WORK REQUIRED - Copy the data below verbatim, beginning with its first line and ending with the line that contains "La libertà di", both ends included.

[Text data extracted from the page]
* * * *


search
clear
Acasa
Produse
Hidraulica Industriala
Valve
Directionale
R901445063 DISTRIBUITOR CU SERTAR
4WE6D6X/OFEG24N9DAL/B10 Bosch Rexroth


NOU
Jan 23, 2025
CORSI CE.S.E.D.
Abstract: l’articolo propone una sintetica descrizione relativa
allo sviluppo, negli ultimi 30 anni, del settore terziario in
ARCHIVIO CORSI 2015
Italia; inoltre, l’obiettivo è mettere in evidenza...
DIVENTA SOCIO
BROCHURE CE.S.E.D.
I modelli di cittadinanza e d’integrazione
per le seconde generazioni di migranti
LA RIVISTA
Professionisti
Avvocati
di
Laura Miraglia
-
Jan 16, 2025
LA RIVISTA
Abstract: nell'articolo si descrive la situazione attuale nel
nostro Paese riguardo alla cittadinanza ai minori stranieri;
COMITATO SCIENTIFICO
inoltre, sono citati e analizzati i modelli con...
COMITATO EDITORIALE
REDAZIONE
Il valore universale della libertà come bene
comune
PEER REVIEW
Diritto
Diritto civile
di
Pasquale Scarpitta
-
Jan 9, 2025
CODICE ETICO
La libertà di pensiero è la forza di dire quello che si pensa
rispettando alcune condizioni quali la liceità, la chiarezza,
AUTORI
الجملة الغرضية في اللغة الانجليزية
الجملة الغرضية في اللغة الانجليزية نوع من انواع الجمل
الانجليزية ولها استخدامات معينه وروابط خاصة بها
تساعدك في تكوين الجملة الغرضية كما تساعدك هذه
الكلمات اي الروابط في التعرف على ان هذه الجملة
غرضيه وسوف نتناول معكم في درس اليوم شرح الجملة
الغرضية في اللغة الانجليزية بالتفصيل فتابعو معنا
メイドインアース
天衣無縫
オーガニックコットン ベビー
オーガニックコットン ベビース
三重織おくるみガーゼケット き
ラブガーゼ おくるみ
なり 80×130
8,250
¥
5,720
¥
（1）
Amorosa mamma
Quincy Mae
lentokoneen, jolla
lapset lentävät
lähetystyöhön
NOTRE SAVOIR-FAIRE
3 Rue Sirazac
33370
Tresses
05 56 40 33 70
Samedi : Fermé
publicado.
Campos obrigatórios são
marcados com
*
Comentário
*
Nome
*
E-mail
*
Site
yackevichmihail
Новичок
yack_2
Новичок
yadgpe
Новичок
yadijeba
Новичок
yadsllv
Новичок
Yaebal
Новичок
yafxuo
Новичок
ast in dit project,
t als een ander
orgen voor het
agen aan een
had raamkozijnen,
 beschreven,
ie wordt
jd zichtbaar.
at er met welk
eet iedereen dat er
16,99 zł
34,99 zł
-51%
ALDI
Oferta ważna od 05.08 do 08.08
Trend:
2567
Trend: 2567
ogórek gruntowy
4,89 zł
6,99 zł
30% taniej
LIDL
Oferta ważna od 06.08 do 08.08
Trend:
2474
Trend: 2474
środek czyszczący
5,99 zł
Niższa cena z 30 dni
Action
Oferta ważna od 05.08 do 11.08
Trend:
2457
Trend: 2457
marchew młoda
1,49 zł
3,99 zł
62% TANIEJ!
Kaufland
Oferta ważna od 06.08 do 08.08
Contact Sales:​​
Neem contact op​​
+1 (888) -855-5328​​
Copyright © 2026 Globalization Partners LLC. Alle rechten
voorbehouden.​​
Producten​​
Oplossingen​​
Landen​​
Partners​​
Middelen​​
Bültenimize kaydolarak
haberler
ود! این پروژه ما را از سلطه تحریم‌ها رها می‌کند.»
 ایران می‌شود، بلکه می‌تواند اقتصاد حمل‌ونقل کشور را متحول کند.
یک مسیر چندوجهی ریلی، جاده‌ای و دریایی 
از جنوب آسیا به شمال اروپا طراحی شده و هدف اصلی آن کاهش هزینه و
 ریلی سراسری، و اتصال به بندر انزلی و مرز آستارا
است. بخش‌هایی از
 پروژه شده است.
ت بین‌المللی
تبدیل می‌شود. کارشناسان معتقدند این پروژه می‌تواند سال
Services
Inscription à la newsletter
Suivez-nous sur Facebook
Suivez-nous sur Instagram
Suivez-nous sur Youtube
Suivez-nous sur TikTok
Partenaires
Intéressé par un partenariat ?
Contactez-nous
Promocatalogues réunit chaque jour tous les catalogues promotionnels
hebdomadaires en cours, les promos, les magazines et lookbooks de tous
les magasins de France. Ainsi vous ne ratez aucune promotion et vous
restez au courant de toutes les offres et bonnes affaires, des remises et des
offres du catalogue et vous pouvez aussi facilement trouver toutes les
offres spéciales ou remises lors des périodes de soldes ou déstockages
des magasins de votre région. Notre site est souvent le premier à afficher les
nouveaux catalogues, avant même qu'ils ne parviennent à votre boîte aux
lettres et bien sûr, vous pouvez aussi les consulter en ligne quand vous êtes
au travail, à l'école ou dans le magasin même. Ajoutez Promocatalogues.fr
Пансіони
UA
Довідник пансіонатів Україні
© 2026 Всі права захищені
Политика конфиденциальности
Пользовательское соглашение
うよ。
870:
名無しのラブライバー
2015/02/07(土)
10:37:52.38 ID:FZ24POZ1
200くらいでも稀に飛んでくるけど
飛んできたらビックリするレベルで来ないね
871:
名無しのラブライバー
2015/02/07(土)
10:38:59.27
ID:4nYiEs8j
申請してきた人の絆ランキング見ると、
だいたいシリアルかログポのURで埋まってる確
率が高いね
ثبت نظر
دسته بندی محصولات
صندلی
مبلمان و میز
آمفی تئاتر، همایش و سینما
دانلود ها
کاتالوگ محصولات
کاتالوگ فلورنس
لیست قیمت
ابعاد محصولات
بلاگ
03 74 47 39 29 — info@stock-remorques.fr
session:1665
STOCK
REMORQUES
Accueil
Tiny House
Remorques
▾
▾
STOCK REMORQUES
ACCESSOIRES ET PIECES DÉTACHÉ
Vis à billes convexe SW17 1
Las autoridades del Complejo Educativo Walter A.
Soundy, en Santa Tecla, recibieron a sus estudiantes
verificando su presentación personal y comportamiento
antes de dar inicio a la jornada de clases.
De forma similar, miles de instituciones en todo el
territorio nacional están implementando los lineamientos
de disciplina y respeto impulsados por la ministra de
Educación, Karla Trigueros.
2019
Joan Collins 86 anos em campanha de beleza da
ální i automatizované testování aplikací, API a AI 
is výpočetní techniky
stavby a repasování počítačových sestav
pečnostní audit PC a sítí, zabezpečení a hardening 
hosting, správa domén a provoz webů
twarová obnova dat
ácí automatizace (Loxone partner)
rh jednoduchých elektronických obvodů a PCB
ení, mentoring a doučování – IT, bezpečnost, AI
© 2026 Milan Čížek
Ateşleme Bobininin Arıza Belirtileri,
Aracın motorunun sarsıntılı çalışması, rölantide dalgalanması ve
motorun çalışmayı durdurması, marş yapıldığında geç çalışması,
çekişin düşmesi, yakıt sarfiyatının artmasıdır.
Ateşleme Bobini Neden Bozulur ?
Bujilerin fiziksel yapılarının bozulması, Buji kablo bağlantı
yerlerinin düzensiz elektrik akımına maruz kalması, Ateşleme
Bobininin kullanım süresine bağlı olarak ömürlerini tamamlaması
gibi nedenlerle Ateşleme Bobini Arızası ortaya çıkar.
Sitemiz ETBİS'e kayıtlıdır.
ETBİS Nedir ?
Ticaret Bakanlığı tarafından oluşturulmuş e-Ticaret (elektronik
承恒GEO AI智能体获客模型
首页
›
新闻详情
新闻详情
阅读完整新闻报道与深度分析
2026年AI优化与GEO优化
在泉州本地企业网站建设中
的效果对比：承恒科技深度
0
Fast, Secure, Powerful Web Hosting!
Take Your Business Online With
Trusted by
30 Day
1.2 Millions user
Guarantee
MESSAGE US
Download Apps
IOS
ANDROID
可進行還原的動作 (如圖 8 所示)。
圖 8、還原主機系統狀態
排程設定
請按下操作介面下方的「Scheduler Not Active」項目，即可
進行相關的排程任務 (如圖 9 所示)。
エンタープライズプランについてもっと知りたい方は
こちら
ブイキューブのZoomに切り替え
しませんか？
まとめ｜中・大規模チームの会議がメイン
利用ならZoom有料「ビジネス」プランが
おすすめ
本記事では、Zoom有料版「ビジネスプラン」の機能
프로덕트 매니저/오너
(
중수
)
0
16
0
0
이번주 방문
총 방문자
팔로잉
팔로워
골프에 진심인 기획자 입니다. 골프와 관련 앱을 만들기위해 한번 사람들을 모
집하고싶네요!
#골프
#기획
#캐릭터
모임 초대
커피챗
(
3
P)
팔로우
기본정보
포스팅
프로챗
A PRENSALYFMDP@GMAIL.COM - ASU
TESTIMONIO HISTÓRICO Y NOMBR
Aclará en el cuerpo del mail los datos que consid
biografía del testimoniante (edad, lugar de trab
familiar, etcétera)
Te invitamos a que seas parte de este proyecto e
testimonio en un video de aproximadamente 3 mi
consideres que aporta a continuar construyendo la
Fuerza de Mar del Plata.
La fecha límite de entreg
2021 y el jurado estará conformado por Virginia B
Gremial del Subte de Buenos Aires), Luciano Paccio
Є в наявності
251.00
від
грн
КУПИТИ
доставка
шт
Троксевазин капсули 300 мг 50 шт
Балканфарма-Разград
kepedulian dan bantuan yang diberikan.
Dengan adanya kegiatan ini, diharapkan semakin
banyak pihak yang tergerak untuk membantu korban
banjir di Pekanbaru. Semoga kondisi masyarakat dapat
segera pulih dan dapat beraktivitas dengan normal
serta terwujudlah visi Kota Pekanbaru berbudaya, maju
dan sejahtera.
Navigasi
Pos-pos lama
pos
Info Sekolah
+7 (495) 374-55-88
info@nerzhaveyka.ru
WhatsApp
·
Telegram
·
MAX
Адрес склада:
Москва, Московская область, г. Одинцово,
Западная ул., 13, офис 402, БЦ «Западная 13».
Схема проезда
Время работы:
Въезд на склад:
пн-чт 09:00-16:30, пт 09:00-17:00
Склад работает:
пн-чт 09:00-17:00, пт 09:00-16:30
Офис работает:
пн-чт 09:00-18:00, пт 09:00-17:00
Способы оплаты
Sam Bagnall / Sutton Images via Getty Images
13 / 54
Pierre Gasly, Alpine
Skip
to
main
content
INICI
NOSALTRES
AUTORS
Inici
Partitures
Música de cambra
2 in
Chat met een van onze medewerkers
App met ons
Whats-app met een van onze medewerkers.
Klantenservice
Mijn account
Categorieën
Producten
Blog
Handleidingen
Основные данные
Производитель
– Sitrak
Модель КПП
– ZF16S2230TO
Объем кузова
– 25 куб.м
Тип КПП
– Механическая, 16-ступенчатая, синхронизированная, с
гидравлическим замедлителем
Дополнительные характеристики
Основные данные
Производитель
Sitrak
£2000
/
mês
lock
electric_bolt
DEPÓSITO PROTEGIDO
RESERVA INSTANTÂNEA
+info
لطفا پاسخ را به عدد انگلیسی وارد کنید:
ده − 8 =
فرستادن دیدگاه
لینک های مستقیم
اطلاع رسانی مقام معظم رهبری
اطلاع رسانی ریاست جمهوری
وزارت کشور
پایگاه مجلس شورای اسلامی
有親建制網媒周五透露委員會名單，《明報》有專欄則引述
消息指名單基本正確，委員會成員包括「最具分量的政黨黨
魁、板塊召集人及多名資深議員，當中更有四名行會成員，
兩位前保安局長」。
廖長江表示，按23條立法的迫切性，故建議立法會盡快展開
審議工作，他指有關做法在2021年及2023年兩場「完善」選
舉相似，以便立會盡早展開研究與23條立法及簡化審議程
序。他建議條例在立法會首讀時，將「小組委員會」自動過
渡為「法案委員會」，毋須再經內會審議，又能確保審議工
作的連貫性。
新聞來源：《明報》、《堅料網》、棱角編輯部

* * * *

RESULT OF THE TASK -

search
clear
Acasa
Produse
Hidraulica Industriala
Valve
Directionale
R901445063 DISTRIBUITOR CU SERTAR
4WE6D6X/OFEG24N9DAL/B10 Bosch Rexroth


NOU
Jan 23, 2025
CORSI CE.S.E.D.
Abstract: l’articolo propone una sintetica descrizione relativa
allo sviluppo, negli ultimi 30 anni, del settore terziario in
ARCHIVIO CORSI 2015
Italia; inoltre, l’obiettivo è mettere in evidenza...
DIVENTA SOCIO
BROCHURE CE.S.E.D.
I modelli di cittadinanza e d’integrazione
per le seconde generazioni di migranti
LA RIVISTA
Professionisti
Avvocati
di
Laura Miraglia
-
Jan 16, 2025
LA RIVISTA
Abstract: nell'articolo si descrive la situazione attuale nel
nostro Paese riguardo alla cittadinanza ai minori stranieri;
COMITATO SCIENTIFICO
inoltre, sono citati e analizzati i modelli con...
COMITATO EDITORIALE
REDAZIONE
Il valore universale della libertà come bene
comune
PEER REVIEW
Diritto
Diritto civile
di
Pasquale Scarpitta
-
Jan 9, 2025
CODICE ETICO
La libertà di pensiero è la forza di dire quello che si pensa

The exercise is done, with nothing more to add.